Quince is an ancient fruit, found in Roman cooking and grown across Turkey, Iran, Greece, and southeast Asia. It grows on small trees and closely resembles apples and pears. The fruit is somewhat bumpy on the outside, with an irregular shape and often a gray fuzz — especially when the fruit has been picked underripe.

The ripest, nicest quince will have a golden tone and smooth skin (like pictured directly above). Raw quince, even when ripe, isn’t considered edible because it’s known to be acidic and very firm. When cooked, however, quince can take on a pleasantly sweet small and flavor that is great in pastes.

How To Cook Quince

The first clue that quince hides something special is its aroma. If you leave a quince on a sunny windowsill it will slowly release a delicate fragrance of vanilla, citrus, and apple into your kitchen.

And then, if you peel a quince and hack it up, then cook it, those scents blossom into an indescribably wonderful perfume, and the fruit itself magically turns from yellowed white to a deep rosy pink. When you poach quince in sugar and a little water or wine, it becomes not just edible but delicious — sweet, delicate, fragrant.

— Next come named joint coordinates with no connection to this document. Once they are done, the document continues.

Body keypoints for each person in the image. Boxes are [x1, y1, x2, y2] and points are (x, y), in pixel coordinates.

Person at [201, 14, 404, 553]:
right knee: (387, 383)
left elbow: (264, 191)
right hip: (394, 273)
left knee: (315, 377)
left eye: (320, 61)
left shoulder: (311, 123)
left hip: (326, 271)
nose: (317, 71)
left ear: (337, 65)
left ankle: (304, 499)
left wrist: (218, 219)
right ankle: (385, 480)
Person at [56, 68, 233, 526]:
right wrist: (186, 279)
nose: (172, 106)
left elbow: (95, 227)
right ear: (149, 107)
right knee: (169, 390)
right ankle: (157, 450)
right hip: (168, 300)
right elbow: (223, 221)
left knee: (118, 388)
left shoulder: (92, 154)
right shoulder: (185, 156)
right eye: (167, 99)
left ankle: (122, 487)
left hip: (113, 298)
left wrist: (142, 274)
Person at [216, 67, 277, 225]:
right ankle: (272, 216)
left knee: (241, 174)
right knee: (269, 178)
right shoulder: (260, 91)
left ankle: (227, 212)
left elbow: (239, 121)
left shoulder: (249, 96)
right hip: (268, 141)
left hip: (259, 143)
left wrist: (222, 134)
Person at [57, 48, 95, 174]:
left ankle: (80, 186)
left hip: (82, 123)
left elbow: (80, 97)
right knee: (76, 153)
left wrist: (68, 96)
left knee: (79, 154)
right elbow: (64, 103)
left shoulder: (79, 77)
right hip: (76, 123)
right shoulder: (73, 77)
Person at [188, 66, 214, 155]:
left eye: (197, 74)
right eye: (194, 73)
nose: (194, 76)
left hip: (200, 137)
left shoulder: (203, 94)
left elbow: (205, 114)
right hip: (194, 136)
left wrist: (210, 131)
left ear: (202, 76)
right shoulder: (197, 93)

What to Do With Cooked Quince

Once the quince is cooked, it’s soft and tender, usually with a really lovely syrup from the cooking process. You can eat the fruit straight like this, or pour it over yogurt, or bake it into a tart.

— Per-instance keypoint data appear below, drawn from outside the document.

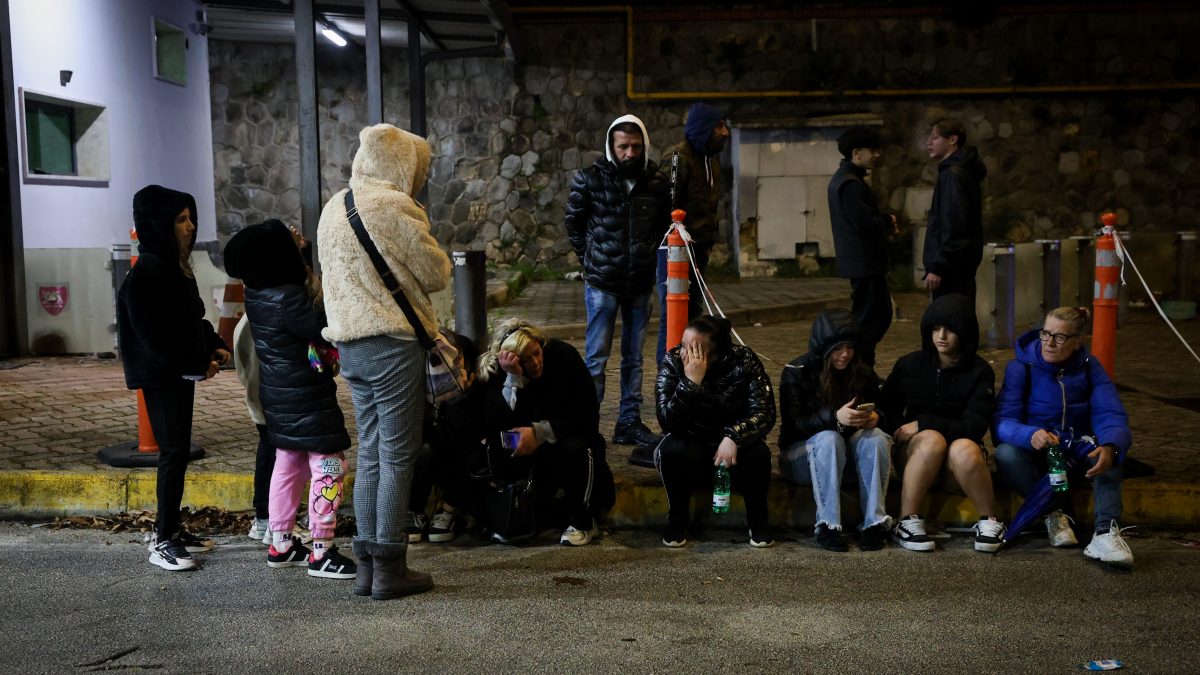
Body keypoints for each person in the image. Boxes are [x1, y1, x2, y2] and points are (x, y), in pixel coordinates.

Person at [318, 123, 451, 600]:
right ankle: (391, 567)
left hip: (350, 345)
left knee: (371, 451)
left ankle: (367, 566)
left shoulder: (333, 207)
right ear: (402, 164)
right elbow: (436, 273)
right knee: (397, 455)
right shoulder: (393, 205)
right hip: (392, 342)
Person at [225, 219, 356, 580]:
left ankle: (281, 543)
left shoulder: (257, 293)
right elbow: (324, 325)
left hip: (278, 400)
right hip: (307, 398)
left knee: (287, 467)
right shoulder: (291, 299)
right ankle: (321, 550)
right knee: (329, 467)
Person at [117, 185, 230, 572]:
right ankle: (162, 539)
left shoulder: (176, 267)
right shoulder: (149, 271)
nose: (190, 226)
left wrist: (212, 344)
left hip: (177, 372)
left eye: (190, 218)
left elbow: (191, 320)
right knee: (171, 452)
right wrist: (195, 365)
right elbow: (154, 336)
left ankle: (173, 530)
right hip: (161, 375)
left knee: (178, 450)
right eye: (180, 219)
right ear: (158, 224)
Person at [993, 306, 1134, 568]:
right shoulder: (1021, 367)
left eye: (1059, 337)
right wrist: (1030, 434)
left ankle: (1105, 534)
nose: (1049, 342)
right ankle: (1054, 514)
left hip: (1076, 448)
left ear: (1077, 341)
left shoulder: (1090, 368)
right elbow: (1003, 422)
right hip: (1041, 451)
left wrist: (1112, 444)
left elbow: (1110, 413)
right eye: (1045, 333)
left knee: (1109, 455)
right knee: (1005, 454)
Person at [564, 114, 670, 452]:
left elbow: (664, 226)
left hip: (640, 283)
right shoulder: (589, 179)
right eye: (623, 146)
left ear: (644, 146)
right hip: (602, 284)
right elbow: (574, 224)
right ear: (611, 147)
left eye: (635, 147)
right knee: (595, 357)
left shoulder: (657, 182)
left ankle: (628, 423)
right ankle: (587, 425)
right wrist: (592, 259)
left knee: (634, 358)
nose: (629, 153)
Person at [878, 293, 1006, 552]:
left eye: (950, 330)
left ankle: (990, 521)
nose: (942, 336)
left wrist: (924, 422)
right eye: (936, 328)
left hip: (957, 468)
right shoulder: (910, 365)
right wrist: (907, 428)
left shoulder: (979, 371)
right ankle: (907, 521)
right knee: (931, 439)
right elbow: (886, 410)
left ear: (965, 333)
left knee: (963, 446)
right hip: (916, 458)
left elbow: (974, 425)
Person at [477, 319, 615, 546]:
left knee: (575, 448)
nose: (534, 362)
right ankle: (512, 514)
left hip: (563, 437)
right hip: (526, 446)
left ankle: (584, 520)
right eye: (525, 359)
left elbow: (587, 413)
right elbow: (494, 422)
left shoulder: (562, 356)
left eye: (536, 353)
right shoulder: (499, 370)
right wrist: (513, 380)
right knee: (503, 442)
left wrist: (540, 433)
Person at [655, 315, 776, 548]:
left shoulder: (744, 361)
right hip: (692, 442)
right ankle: (677, 520)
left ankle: (758, 522)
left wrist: (733, 434)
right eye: (683, 344)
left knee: (759, 453)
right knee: (672, 450)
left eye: (692, 349)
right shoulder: (673, 361)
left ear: (714, 354)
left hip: (731, 448)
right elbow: (668, 421)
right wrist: (691, 383)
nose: (682, 353)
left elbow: (764, 412)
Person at [778, 309, 892, 552]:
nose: (845, 355)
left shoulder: (861, 370)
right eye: (838, 349)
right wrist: (834, 418)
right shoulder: (797, 371)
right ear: (824, 348)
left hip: (846, 458)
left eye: (850, 348)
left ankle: (874, 523)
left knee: (876, 438)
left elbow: (889, 412)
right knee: (829, 439)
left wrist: (875, 417)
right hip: (803, 457)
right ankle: (828, 526)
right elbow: (793, 425)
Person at [655, 103, 730, 366]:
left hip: (699, 255)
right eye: (720, 126)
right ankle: (668, 375)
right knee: (673, 317)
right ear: (705, 129)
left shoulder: (711, 159)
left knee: (694, 317)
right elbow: (666, 209)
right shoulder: (677, 158)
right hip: (675, 255)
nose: (725, 132)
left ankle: (690, 374)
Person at [828, 126, 897, 365]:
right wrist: (888, 222)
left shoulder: (848, 179)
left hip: (864, 262)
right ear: (857, 153)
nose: (877, 155)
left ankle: (861, 366)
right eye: (873, 150)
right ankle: (859, 368)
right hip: (864, 262)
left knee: (878, 315)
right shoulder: (850, 183)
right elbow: (864, 224)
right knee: (871, 319)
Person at [408, 331, 485, 544]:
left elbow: (469, 434)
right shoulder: (422, 384)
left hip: (463, 456)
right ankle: (415, 510)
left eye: (453, 359)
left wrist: (460, 398)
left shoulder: (477, 383)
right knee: (422, 451)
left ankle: (449, 510)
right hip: (434, 454)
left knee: (471, 452)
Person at [922, 118, 987, 301]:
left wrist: (939, 266)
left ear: (952, 140)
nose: (929, 142)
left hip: (952, 270)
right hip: (958, 267)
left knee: (950, 321)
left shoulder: (953, 175)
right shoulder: (958, 171)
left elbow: (955, 225)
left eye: (935, 137)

You can also make a sweet, spicy paste out of it (known as membrillo in Spain) that is magnificent with cheese. I love making sorbet and other desserts with it too.

(Image credit: Faith Durand)

Where to Buy Quince

Quince are often hard to find, but you may have luck at the produce section at Whole Foods. Also ask around at the farmers market; often an orchard will have just one or two quince trees.

Why Don’t We Eat More Quince?

Quince are not nearly as popular as apples and pears, of course, and the work of cooking them is part of this. I wonder if this has protected them, however, from the mass production and flattening of taste that afflicts so many popular fruits today. I was amazed in France at how delicious the local grapes were — but they were full of seeds. The process that breeds the seeds out of grapes seems to inevitably take the taste away.

But we’ve chosen convenience over flavor in our fruit, so in that sense I am glad that quince are still semi-forgotten and unpopular. If they were bred to be more consumer-friendly I wonder if that wonderful aroma would be dulled or lost. If it means keeping that astonishing flavor I am happy to peel, chop, simmer, and work hard to transform them from ugly stepsister to belle of the ball.

And perhaps this magical transformation, in the end, is what makes quince so appealing. It’s like a magic trick, a miracle of water into wine: take an inedible, ugly fruit, and produce something delicious. Add in the fact that quince are often hard to find (that element of the hunt, you know), and you can see how I’ve become more than a little obsessed.